═════ SOURCE DOCUMENT ═════

John A. Medeiros
The achromatic receptors of night vision (scotopic vision) are the rods, so-named because of their shape. The color vision receptors of daylight vision (photopic vision) are the cones, also so-named because of their shape. The duplicity theory of the eye in terms of the operation of these two receptor types has been known for a long time, but there has never been any explanation for the universal dichotomy of receptor structure. That dichotomy is apparent in the classic rod and cone drawing by Schultze (1866) who first clearly articulated the duplicity theory of the retina (see figure below).
Surely nature didn’t build the two receptor types with different shapes just so researchers could tell them apart!
It is also notable that the cone shape is not identical throughout the human retina. The photosensitive outer segment portion of the cones varies systematically from being long and gently tapering in the central (foveal) part of the retina to being shorter and squatter (more obviously tapering) in the peripheral portions of the retina (von Greef's drawings of the cone morphology over various regions of the retina are shown below). Coincidently, the color vision function provided by the cones also varies systematically from the center to the peripheral portions of the retina. Color vision has the best resolution (three-dimensional or trichromatic) where the cones are long and gently tapering, decreases in resolution (to be essentially two-dimensional or dichromatic) in intermediate areas of the retina, and decreases further to its lowest resolution (essentially one-dimensional or monochromatic) in the far periphery of the retina (although color vision function is not totally lost for sufficiently bright or large patches of color).

═════ DATASET EXCERPTS ═════

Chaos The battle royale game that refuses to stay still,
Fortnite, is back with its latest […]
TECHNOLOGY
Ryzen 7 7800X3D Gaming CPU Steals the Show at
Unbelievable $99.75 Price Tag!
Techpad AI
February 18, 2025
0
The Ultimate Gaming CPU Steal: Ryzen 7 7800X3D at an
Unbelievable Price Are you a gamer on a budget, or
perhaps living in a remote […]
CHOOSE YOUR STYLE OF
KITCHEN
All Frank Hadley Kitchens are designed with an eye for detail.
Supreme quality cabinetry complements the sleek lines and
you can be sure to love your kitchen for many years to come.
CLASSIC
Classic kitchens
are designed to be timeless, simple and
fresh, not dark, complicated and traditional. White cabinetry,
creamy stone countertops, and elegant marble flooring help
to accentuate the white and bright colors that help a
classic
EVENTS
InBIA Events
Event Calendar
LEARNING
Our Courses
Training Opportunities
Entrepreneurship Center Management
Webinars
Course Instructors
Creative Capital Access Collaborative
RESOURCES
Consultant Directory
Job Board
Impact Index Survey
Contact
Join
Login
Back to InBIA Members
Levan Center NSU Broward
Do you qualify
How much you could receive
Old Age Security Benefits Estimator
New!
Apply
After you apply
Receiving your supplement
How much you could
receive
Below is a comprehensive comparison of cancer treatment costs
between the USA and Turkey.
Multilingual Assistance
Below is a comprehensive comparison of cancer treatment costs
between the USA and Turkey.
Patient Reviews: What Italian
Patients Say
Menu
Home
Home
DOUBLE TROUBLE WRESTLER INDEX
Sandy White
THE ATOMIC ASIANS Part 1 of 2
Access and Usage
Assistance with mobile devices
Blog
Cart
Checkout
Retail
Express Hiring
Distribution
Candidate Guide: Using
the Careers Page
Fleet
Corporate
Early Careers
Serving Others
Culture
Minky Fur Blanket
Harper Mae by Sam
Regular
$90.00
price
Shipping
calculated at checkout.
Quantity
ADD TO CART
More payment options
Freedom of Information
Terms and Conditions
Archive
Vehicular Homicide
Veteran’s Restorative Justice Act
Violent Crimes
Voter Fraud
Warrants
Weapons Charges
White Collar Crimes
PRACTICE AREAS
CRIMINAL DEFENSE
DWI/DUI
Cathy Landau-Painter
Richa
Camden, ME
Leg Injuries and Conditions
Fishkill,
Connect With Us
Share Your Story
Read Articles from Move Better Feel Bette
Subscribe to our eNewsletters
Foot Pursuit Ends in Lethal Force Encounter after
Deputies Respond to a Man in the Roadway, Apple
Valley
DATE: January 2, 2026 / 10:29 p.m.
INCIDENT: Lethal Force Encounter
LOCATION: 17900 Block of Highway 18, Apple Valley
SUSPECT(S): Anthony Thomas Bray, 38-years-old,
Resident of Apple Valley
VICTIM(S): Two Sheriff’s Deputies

═════
═════ DATASET EXCERPTS ═════

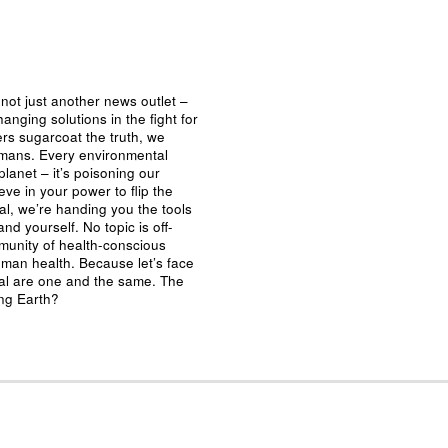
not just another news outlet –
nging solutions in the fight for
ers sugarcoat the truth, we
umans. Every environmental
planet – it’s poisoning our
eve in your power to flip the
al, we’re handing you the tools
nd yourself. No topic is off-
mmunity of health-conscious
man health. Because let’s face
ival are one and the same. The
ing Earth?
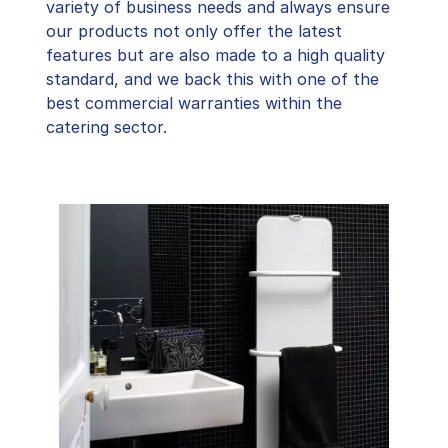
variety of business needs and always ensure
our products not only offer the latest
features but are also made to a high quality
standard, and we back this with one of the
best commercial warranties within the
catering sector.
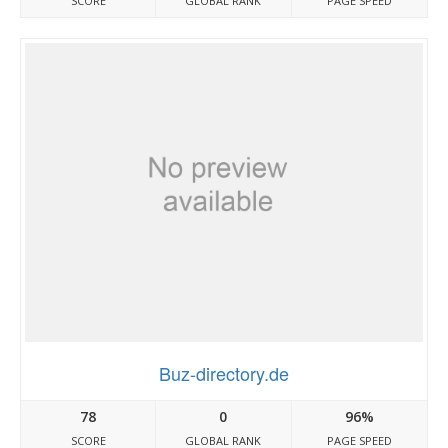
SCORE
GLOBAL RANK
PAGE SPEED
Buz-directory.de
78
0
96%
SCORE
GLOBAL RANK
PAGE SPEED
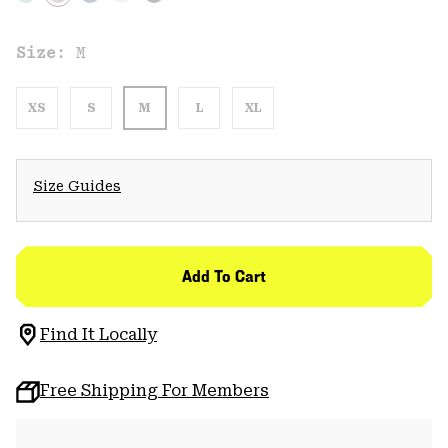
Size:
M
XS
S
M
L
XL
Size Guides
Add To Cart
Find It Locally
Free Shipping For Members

═════
═════ DATASET EXCERPTS ═════

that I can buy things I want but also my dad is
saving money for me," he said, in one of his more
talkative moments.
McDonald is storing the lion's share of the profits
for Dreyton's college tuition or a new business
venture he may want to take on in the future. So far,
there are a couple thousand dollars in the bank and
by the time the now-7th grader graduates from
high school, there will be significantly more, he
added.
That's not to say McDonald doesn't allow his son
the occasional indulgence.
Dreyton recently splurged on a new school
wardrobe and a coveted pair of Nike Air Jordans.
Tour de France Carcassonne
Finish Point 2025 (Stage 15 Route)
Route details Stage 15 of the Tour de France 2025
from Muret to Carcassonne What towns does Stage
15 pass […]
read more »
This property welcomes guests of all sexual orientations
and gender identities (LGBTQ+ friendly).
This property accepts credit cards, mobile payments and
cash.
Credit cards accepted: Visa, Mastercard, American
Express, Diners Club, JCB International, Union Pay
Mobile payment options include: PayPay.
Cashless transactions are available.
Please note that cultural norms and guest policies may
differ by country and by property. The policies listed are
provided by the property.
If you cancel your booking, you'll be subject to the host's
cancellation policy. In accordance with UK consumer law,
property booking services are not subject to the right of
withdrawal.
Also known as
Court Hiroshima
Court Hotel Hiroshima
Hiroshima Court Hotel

═════

> PROBLEM DETAILS
Write out the passage on rods and cones again, starting at the words "John A. Medeiros" and stopping after "(see figure below).", and switch every "duplicity theory" to "two-receptor theory".

> ANSWER BELOW
John A. Medeiros
The achromatic receptors of night vision (scotopic vision) are the rods, so-named because of their shape. The color vision receptors of daylight vision (photopic vision) are the cones, also so-named because of their shape. The two-receptor theory of the eye in terms of the operation of these two receptor types has been known for a long time, but there has never been any explanation for the universal dichotomy of receptor structure. That dichotomy is apparent in the classic rod and cone drawing by Schultze (1866) who first clearly articulated the two-receptor theory of the retina (see figure below).